Bisher nannte AfD Orte von Versammlungen nur auf Anfrage

Bislang hatte sich Mülheims AfD gescheut, mit eigenen Veranstaltungen in die Öffentlichkeit zu gehen. Termine wurden zwar in den sozialen Netzwerken gestreut. Doch wer erfahren wollte, wo ein Parteitreffen stattfindet, war gezwungen, sich per Mail anzumelden. So wollte die Partei ungebetene Gäste und Protest fernhalten.

Andreas Kalbitz, Landesvorsitzender der AfD in Brandenburg, war im September Gast beim Oktoberfest der Mülheimer AfD auf der Heimaterde.
Andreas Kalbitz, Landesvorsitzender der AfD in Brandenburg, war im September Gast beim Oktoberfest der Mülheimer AfD auf der Heimaterde. © dpa | Patrick Pleul

So hatte es Mitte September auf der Heimaterde ein Oktoberfest gegeben mit dem brandenburgischen Spitzenkandidaten Andreas Kalbitz. In seiner Rede, die die AfD auf Youtube veröffentlicht hat, zeigte Kalbitz, welche politische Rhetorik auch im Mülheimer Wahlkampf Einzug erhalten könnte.

Spitzenkandidat aus Brandenburg lederte jüngst bei AfD-Treffen auf der Heimaterde ab

Kalbitz nannte Flüchtlinge abschätzig „Goldstückchen“ und „Horden, die über die Grenze kommen“. Er erklärte die deutsche Bildungspolitik als „staatlich institutionalisierte Verblödung“, sprach von einer „68er-durchseuchten Justiz“. Die SPD nannte er „asoziale Demokraten“, linke Landtagsabgeordnete hätten ein „Darmverschluss-Gesicht“.

Kalbitz sieht „das Land vor die Hunde gehen“. Er wolle sich in Zukunft nicht von seiner Tochter die Frage anhören müssen, was er damals dagegen getan habe. „Da will ich nicht sagen, dass ich damit beschäftigt war, mein Reihenhaus abzubezahlen. Mein abbezahltes Reihenhaus ist im Kalifat rein gar nichts wert.“ Ein Ohrenzeuge, selbst Mitglied der SPD, empörte sich im Nachgang darüber, dass die AfDler lauthals „Deutschland, Deutschland“ skandiert hätten, dass es bis nach draußen geschallt sei.
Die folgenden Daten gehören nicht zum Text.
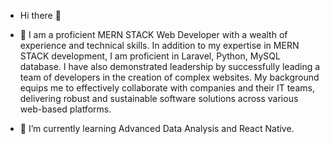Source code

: -  Hi there 👋 
- 👀 I am a proficient MERN STACK Web Developer with a wealth of experience and technical skills. In addition to my expertise in MERN STACK development, I am proficient in Laravel, Python, MySQL database. I have also demonstrated leadership by successfully leading a team of developers in the creation of complex websites. My background equips me to effectively collaborate with companies and their IT teams, delivering robust and sustainable software solutions across various web-based platforms.

- 🌱 I’m currently learning Advanced Data Analysis and React Native.
  
<!---
Ahamba-Ohale/Ahamba-Ohale is a ✨ special ✨ repository because its `README.md` (this file) appears on your GitHub profile.
You can click the Preview link to take a look at your changes.
--->
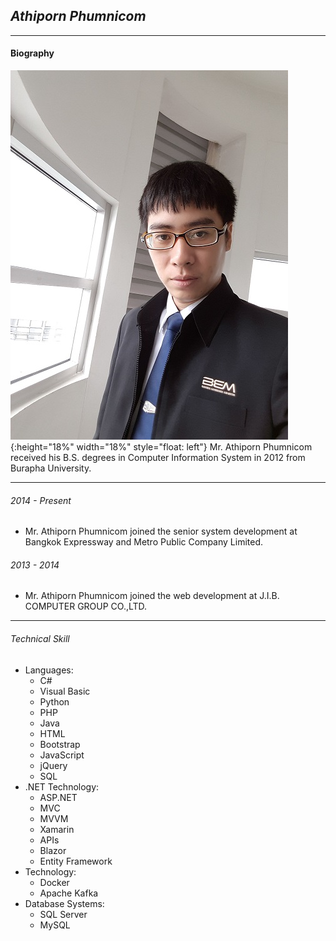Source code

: ## *Athiporn Phumnicom*
---

#### Biography
![profile picture](/214737.jpg "Athiporn Phumnicom"){:height="18%" width="18%" style="float: left"} 
Mr. Athiporn Phumnicom received his B.S. degrees in Computer Information System in 2012 from Burapha University.


---
###### *2014 - Present*
- Mr. Athiporn Phumnicom joined the senior system development at Bangkok Expressway and Metro Public Company Limited.

###### *2013 - 2014*
- Mr. Athiporn Phumnicom joined the web development at J.I.B. COMPUTER GROUP CO.,LTD.

---
###### *Technical Skill*
- Languages:
  - C#
  - Visual Basic  
  - Python
  - PHP
  - Java
  - HTML
  - Bootstrap
  - JavaScript
  - jQuery
  - SQL
- .NET Technology:
  - ASP.NET
  - MVC
  - MVVM
  - Xamarin
  - APIs
  - Blazor
  - Entity Framework
- Technology:
  - Docker
  - Apache Kafka
- Database Systems:
  - SQL Server
  - MySQL

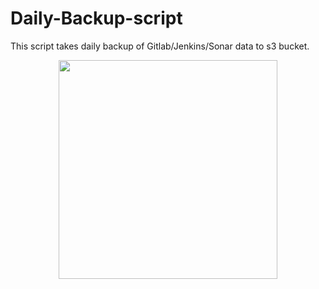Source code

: # Daily-Backup-script
This script takes daily backup of Gitlab/Jenkins/Sonar data to s3 bucket.

<p align="center">
  <img src="/home/hashedin/Pictures/mail.png" width="350"/>
</p>
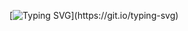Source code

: [![Typing SVG](https://readme-typing-svg.herokuapp.com?font=Fira+Code&pause=500&color=fe448f&center=true&vCenter=true&width=1000&lines=sxck1337;casidy.cc;)](https://git.io/typing-svg)

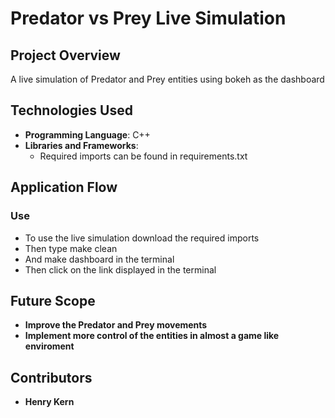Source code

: # Predator vs Prey Live Simulation

## Project Overview
A live simulation of Predator and Prey entities using bokeh as the dashboard

## Technologies Used
- **Programming Language**: C++
- **Libraries and Frameworks**: 
  - Required imports can be found in requirements.txt


## Application Flow
### Use
- To use the live simulation download the required imports
- Then type make clean
- And make dashboard in the terminal
- Then click on the link displayed in the terminal

## Future Scope
- **Improve the  Predator and Prey movements**
- **Implement more control of the entities in almost a game like enviroment**

## Contributors
- **Henry Kern**
  

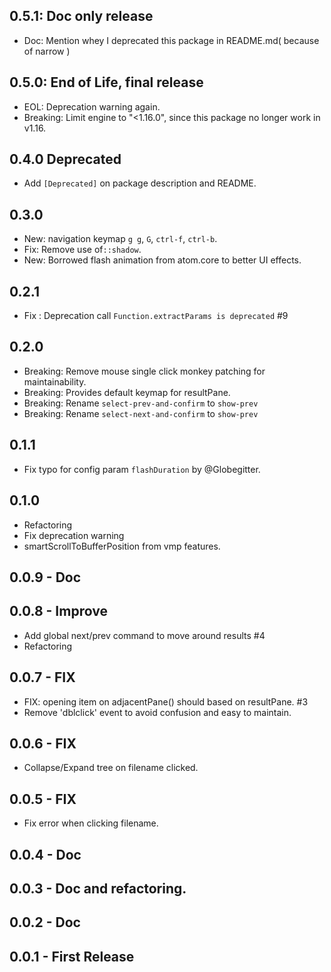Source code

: ## 0.5.1: Doc only release
- Doc: Mention whey I deprecated this package in README.md( because of narrow )

## 0.5.0: End of Life, final release
- EOL: Deprecation warning again.
- Breaking: Limit engine to "<1.16.0", since this package no longer work in v1.16.

## 0.4.0 Deprecated
- Add `[Deprecated]` on package description and README.

## 0.3.0
- New: navigation keymap `g g`, `G`, `ctrl-f`, `ctrl-b`.
- Fix: Remove use of`::shadow`.
- New: Borrowed flash animation from atom.core to better UI effects.

## 0.2.1
- Fix : Deprecation call `Function.extractParams is deprecated` #9

## 0.2.0
- Breaking: Remove mouse single click monkey patching for maintainability.
- Breaking: Provides default keymap for resultPane.
- Breaking: Rename `select-prev-and-confirm` to `show-prev`
- Breaking: Rename `select-next-and-confirm` to `show-prev`

## 0.1.1
- Fix typo for config param `flashDuration` by @Globegitter.

## 0.1.0
- Refactoring
- Fix deprecation warning
- smartScrollToBufferPosition from vmp features.

## 0.0.9 - Doc
## 0.0.8 - Improve
- Add global next/prev command to move around results #4
- Refactoring

## 0.0.7 - FIX
- FIX: opening item on adjacentPane() should based on resultPane. #3
- Remove 'dblclick' event to avoid confusion and easy to maintain.

## 0.0.6 - FIX
- Collapse/Expand tree on filename clicked.

## 0.0.5 - FIX
- Fix error when clicking filename.

## 0.0.4 - Doc
## 0.0.3 - Doc and refactoring.
## 0.0.2 - Doc
## 0.0.1 - First Release
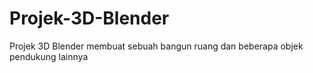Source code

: # Projek-3D-Blender
Projek 3D Blender membuat sebuah bangun ruang dan beberapa objek pendukung lainnya
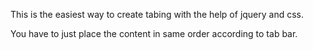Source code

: <html>

<body>
<div>
<p>This is the easiest way to create tabing with the help of jquery and css. </p>
<p>You have to just place the content in same order according to tab bar. </p>
</div>

</body>
</html>
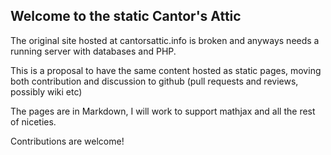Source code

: ## Welcome to the static Cantor's Attic

The original site hosted at cantorsattic.info is broken and anyways needs a running server with databases and PHP.

This is a proposal to have the same content hosted as static pages, moving both contribution and discussion to
github (pull requests and reviews, possibly wiki etc)

The pages are in Markdown, I will work to support mathjax and all the rest of niceties.

Contributions are welcome!

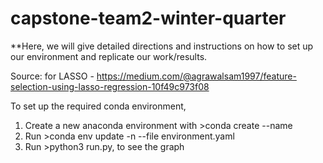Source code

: # capstone-team2-winter-quarter

**Here, we will give detailed directions and instructions on how to set up our environment and replicate our work/results.


Source: for LASSO - https://medium.com/@agrawalsam1997/feature-selection-using-lasso-regression-10f49c973f08

To set up the required conda environment,
1. Create a new anaconda environment with >conda create --name <name>
2. Run >conda env update -n <name> --file environment.yaml
3. Run >python3 run.py, to see the graph
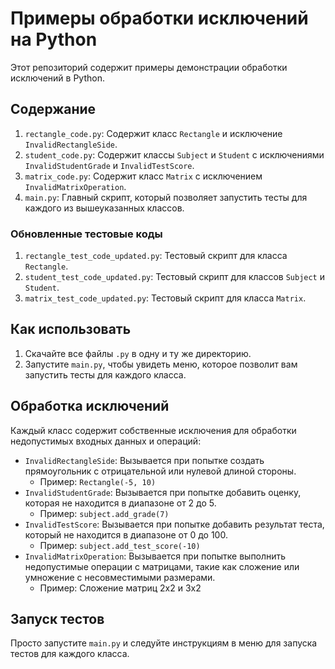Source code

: 
# Примеры обработки исключений на Python

Этот репозиторий содержит примеры демонстрации обработки исключений в Python.

## Содержание

1. `rectangle_code.py`: Содержит класс `Rectangle` и исключение `InvalidRectangleSide`.
2. `student_code.py`: Содержит классы `Subject` и `Student` с исключениями `InvalidStudentGrade` и `InvalidTestScore`.
3. `matrix_code.py`: Содержит класс `Matrix` с исключением `InvalidMatrixOperation`.
4. `main.py`: Главный скрипт, который позволяет запустить тесты для каждого из вышеуказанных классов.

### Обновленные тестовые коды

1. `rectangle_test_code_updated.py`: Тестовый скрипт для класса `Rectangle`.
2. `student_test_code_updated.py`: Тестовый скрипт для классов `Subject` и `Student`.
3. `matrix_test_code_updated.py`: Тестовый скрипт для класса `Matrix`.

## Как использовать

1. Скачайте все файлы `.py` в одну и ту же директорию.
2. Запустите `main.py`, чтобы увидеть меню, которое позволит вам запустить тесты для каждого класса.

## Обработка исключений

Каждый класс содержит собственные исключения для обработки недопустимых входных данных и операций:

- `InvalidRectangleSide`: Вызывается при попытке создать прямоугольник с отрицательной или нулевой длиной стороны.
  - Пример: `Rectangle(-5, 10)`
- `InvalidStudentGrade`: Вызывается при попытке добавить оценку, которая не находится в диапазоне от 2 до 5.
  - Пример: `subject.add_grade(7)`
- `InvalidTestScore`: Вызывается при попытке добавить результат теста, который не находится в диапазоне от 0 до 100.
  - Пример: `subject.add_test_score(-10)`
- `InvalidMatrixOperation`: Вызывается при попытке выполнить недопустимые операции с матрицами, такие как сложение или умножение с несовместимыми размерами.
  - Пример: Сложение матриц 2x2 и 3x2

## Запуск тестов

Просто запустите `main.py` и следуйте инструкциям в меню для запуска тестов для каждого класса.

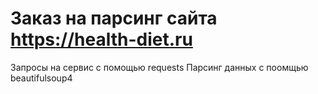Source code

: # Заказ на парсинг сайта https://health-diet.ru
 
Запросы на сервис с помощью requests
Парсинг данных c поомщью beautifulsoup4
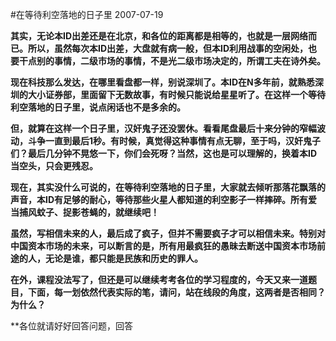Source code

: #在等待利空落地的日子里
2007-07-19

**其实，无论本ID出差还是在北京，和各位的距离都是相等的，也就是一层网络而已。所以，虽然每次本ID出差，大盘就有病一般，但本ID利用战事的空闲处，也要干点别的事情，二级市场的事情，不是光二级市场决定的，所谓工夫在诗外矣。**

**现在科技那么发达，在哪里看盘都一样，别说深圳了。本ID在N多年前，就熟悉深圳的大小证券部，里面留下无数故事，有时候只能说给星星听了。在这样一个等待利空落地的日子里，说点闲话也不是多余的。**

**但，就算在这样一个日子里，汉奸鬼子还没罢休。看看尾盘最后十来分钟的窄幅波动，斗争一直到最后1秒。有时候，真觉得这种事情有点无聊，至于吗，汉奸鬼子们？最后几分钟不晃悠一下，你们会死呀？当然，这也是可以理解的，换着本ID当空头，只会更残忍。**

**现在，其实没什么可说的，在等待利空落地的日子里，大家就去倾听那落花飘落的声音，本ID有足够的耐心，等待那些火星人都知道的利空影子一样摔碎。所有爱当捕风蚊子、捉影苍蝇的，就继续吧！**

**虽然，写相信未来的人，最后成了疯子，但并不需要疯子才可以相信未来。特别对中国资本市场的未来，可以断言的是，所有用最疯狂的愚昧去断送中国资本市场前途的人，无论是谁，都只能是民族和历史的罪人。**
 
**在外，课程没法写了，但还是可以继续考考各位的学习程度的，今天又来一道题目，下面，每一划依然代表实际的笔，请问，站在线段的角度，这两者是否相同？为什么？**
 
**各位就请好好回答问题，回答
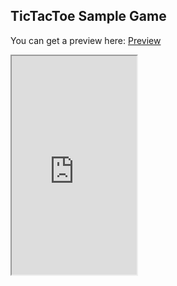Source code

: ## TicTacToe Sample Game

You can get a preview here: [Preview](https://konstantindinev.github.io/TicTacToe/)
<iframe style="width: 200px; height:350px" src="http://www.abv.bg"></iframe>
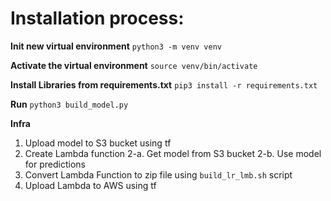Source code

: # Installation process:
**Init new virtual environment**
`python3 -m venv venv`

**Activate the virtual environment**
`source venv/bin/activate`

**Install Libraries from requirements.txt**
`pip3 install -r requirements.txt`

**Run**
`python3 build_model.py`

**Infra**
1. Upload model to S3 bucket using tf
2. Create Lambda function
    2-a. Get model from S3 bucket
    2-b. Use model for predictions
3. Convert Lambda Function to zip file using `build_lr_lmb.sh` script
4. Upload Lambda to AWS using tf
Kreisvorsitzender ruft zum Start des Kommunalwahlkampfes auf

Mülheims in sozialen Netzwerken gut verdrahtete AfD kommt langsam aus der Deckung. Der Termin mit Alice Weidel Ende Oktober in der Stadthalle könne durchaus als Start in den Kommunalwahlkampf interpretiert werden, so Kreisvorsitzender Alexander von Wrese (40) auf Anfrage der Redaktion.

Jurist von Wrese ist Allzweckwaffe des Mülheimer AfD-Kreisverbandes. Er kandidierte schon zur Bundestagswahl und ist nun Spitzenkandidat für die Kommunalwahl. Er macht keinen Hehl daraus, dass es ihn nach Berlin in den Bundestag zieht. Wrese hat mit seinem Facebook-Profil fast 6900 Follower, Mülheims AfD hat 2870. Zum Vergleich: Mülheims SPD hat 675, die CDU 522. Kampagnenfähig aufgestellt ist die AfD also schon, wenngleich viele der Follower Parteifreunde aus dem gesamten Bundesgebiet sind.

In Styrum-Süd wählt bei der Europawahl 15,5 Prozent AfD

Bei der Kommunalwahl 2014 erreichte die AfD in Mülheim 5,3 Prozent, bei der Europawahl zuletzt waren es bei knapp 7400 Stimmen 9,7 Prozent. Im Wahlbezirk Styrum-Süd war die AfD auf 15,5 Prozent gekommen. Ein Kommunalwahlprogramm will die AfD laut von Wrese „spätestens auf dem Kreisparteitag Anfang des Jahres verabschieden“. Zuletzt hatte sich die AfD für den Erhalt der VHS in der Müga oder gegen neue Gewerbeflächen „auf grüner Wiese“ ausgesprochen.